Multiple linear regression and the betas So I have a question about multiple linear regression. 
$$Y^j=\beta_1 X_1^j+\beta_2 X_2^j +\cdots +\beta_p X_p^j + \epsilon \tag{*}$$ 
When I test the significance of the $\beta$ with student or Fisher statistic using for instance EXCEL or R some of the $\beta$ are non significant meaning according to the test some of the betas are equal to zero and some not.
My question is easy: do i have to take out the betas who are equal to zero in the model(*) and i have a new model( or is it the same ??) without the betas equal to zeros ? 
thanks in advance 
i hope everyone understand me !).
 A: That is a model selection question and in general there are many approaches.
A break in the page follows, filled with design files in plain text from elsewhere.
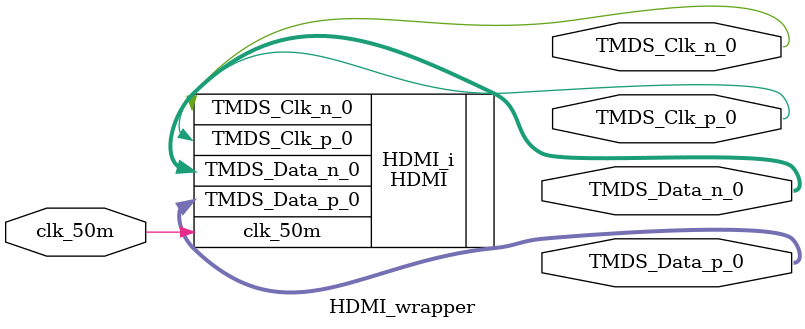
<source format=v>
`timescale 1 ps / 1 ps

module HDMI_wrapper
   (TMDS_Clk_n_0,
    TMDS_Clk_p_0,
    TMDS_Data_n_0,
    TMDS_Data_p_0,
    clk_50m);
  output TMDS_Clk_n_0;
  output TMDS_Clk_p_0;
  output [2:0]TMDS_Data_n_0;
  output [2:0]TMDS_Data_p_0;
  input clk_50m;

  wire TMDS_Clk_n_0;
  wire TMDS_Clk_p_0;
  wire [2:0]TMDS_Data_n_0;
  wire [2:0]TMDS_Data_p_0;
  wire clk_50m;

  HDMI HDMI_i
       (.TMDS_Clk_n_0(TMDS_Clk_n_0),
        .TMDS_Clk_p_0(TMDS_Clk_p_0),
        .TMDS_Data_n_0(TMDS_Data_n_0),
        .TMDS_Data_p_0(TMDS_Data_p_0),
        .clk_50m(clk_50m));
endmodule

</source>
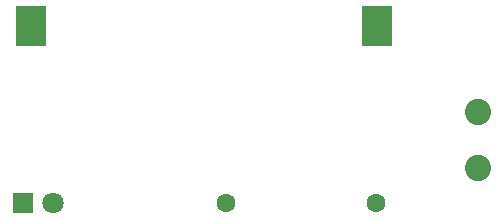
<source format=gbr>
%TF.GenerationSoftware,KiCad,Pcbnew,9.0.3*%
%TF.CreationDate,2025-08-13T01:37:56-04:00*%
%TF.ProjectId,getting-started,67657474-696e-4672-9d73-746172746564,1.0*%
%TF.SameCoordinates,Original*%
%TF.FileFunction,Soldermask,Bot*%
%TF.FilePolarity,Negative*%
%FSLAX46Y46*%
G04 Gerber Fmt 4.6, Leading zero omitted, Abs format (unit mm)*
G04 Created by KiCad (PCBNEW 9.0.3) date 2025-08-13 01:37:56*
%MOMM*%
%LPD*%
G01*
G04 APERTURE LIST*
%ADD10C,1.600000*%
%ADD11R,1.800000X1.800000*%
%ADD12C,1.800000*%
%ADD13C,2.220000*%
%ADD14R,2.540000X3.510000*%
G04 APERTURE END LIST*
D10*
%TO.C,R1*%
X147350000Y-102000000D03*
X134650000Y-102000000D03*
%TD*%
D11*
%TO.C,D1*%
X117460000Y-102000000D03*
D12*
X120000000Y-102000000D03*
%TD*%
D13*
%TO.C,SW1*%
X156000000Y-94300000D03*
X156000000Y-99000000D03*
%TD*%
D14*
%TO.C,BT1*%
X147500000Y-87000000D03*
X118140000Y-87000000D03*
%TD*%
M02*

</source>
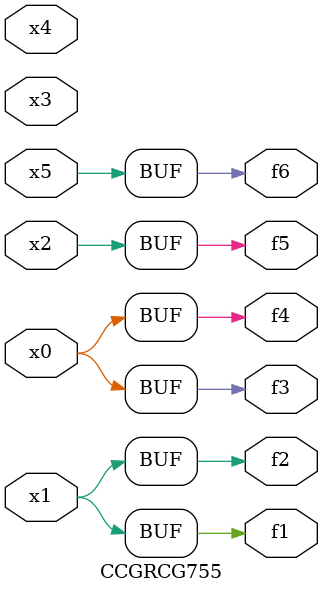
<source format=v>
module CCGRCG755(
	input x0, x1, x2, x3, x4, x5,
	output f1, f2, f3, f4, f5, f6
);
	assign f1 = x1;
	assign f2 = x1;
	assign f3 = x0;
	assign f4 = x0;
	assign f5 = x2;
	assign f6 = x5;
endmodule

</source>
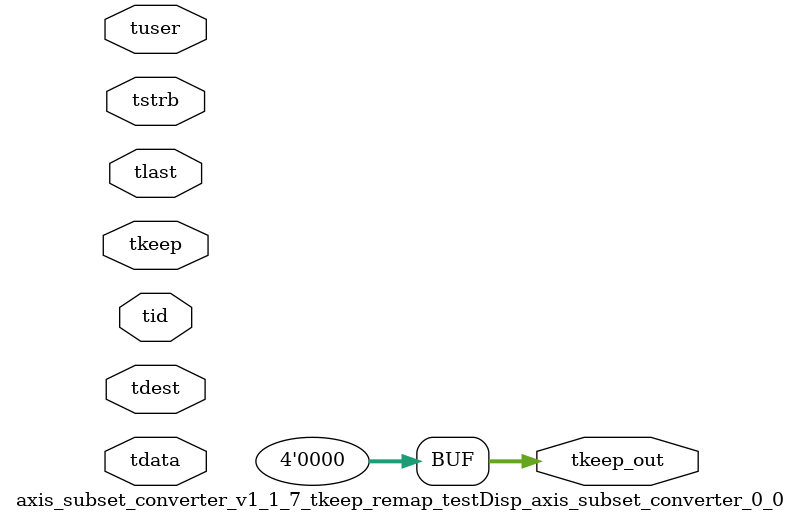
<source format=v>


`timescale 1ps/1ps

module axis_subset_converter_v1_1_7_tkeep_remap_testDisp_axis_subset_converter_0_0 #
(
parameter C_S_AXIS_TDATA_WIDTH = 32,
parameter C_S_AXIS_TUSER_WIDTH = 0,
parameter C_S_AXIS_TID_WIDTH   = 0,
parameter C_S_AXIS_TDEST_WIDTH = 0,
parameter C_M_AXIS_TDATA_WIDTH = 32
)
(
input  [(C_S_AXIS_TDATA_WIDTH == 0 ? 1 : C_S_AXIS_TDATA_WIDTH)-1:0     ] tdata,
input  [(C_S_AXIS_TUSER_WIDTH == 0 ? 1 : C_S_AXIS_TUSER_WIDTH)-1:0     ] tuser,
input  [(C_S_AXIS_TID_WIDTH   == 0 ? 1 : C_S_AXIS_TID_WIDTH)-1:0       ] tid,
input  [(C_S_AXIS_TDEST_WIDTH == 0 ? 1 : C_S_AXIS_TDEST_WIDTH)-1:0     ] tdest,
input  [(C_S_AXIS_TDATA_WIDTH/8)-1:0 ] tkeep,
input  [(C_S_AXIS_TDATA_WIDTH/8)-1:0 ] tstrb,
input                                                                    tlast,
output [(C_M_AXIS_TDATA_WIDTH/8)-1:0 ] tkeep_out
);

assign tkeep_out = {1'b0};

endmodule


</source>
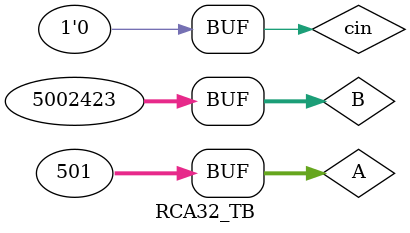
<source format=v>
`timescale 1ns / 1ps


module RCA32_TB;
    // Inputs
    reg[31:0] A;
    reg[31:0] B;
    reg cin;

    // Outputs
    wire[31:0] sum;
    wire cout;

    RCA_32 A1(.A(A), .B(B), .cin(cin), 
            .S(sum), .cout(cout));
    
    initial 
        begin
            $monitor ("A = %d, B = %d, cin = %b, sum = %d, cout = %b\n", A, B, cin, sum, cout);

            // Test cases
            // 32-bit unsigned numbers can vary from [0, 4294967295]
            // Output can range from [0, 8589934591]
            A = 32'd4294967290; B = 32'd4294967294; cin = 1'd0;     //sum = 32'd4294967288, cout = 32'd1    
            #100;
            A = 32'd1; B = 32'd4294967295; cin = 1'd0;              //sum = 32'd0, cout = 32'd1
            #100;
            A = 32'd1005; B = 32'd69; cin = 1'd1;                   //sum = 32'd1075, cout = 32'd0
            #100;
            A = 32'd151242; B = 32'd53831224; cin = 1'd1;           //sum = 32'd53982467, cout = 32'd0
            #100;
            A = 32'd501; B = 32'd5002423; cin = 1'd0;               //sum = 32'd5002924, cout = 32'd0
        end

endmodule
</source>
Asking on  https://stats.stackexchange.com/ will probably give you multiple detailed answers. 
When you do a t-test or an F-test for a single variable, you test whether the coefficient is zero "in the presence of all the other variables". Dropping all the insignificant ones at once changes the model,and there is no clear-cut answer. You can do an F-test for the significance of the resulting model after the reduction (i.e., test if all remaining non-intercept coefficients are zero), and keep the model if you do not reject the null.
There are many other (and better) approaches for model selection, i.e., picking which covariates to include in the model. You can for example, use all-subset regression (\ell_0 penalty) together with any of these measures: AIC, BIC, Mallow's $C_p$, adjusted $R^2$, prediction error sum-of-squares (PRESS). You can also use the Lasso or concave penalties (like the MCP) to avoid going over all subsets.
You can also use step-wise (forward and/or backward) regression which basically uses the t or F test in a sequential manner to include the most significant variables one at a time (or to eliminate the least significant one sequentially.) 
These are not the only approaches!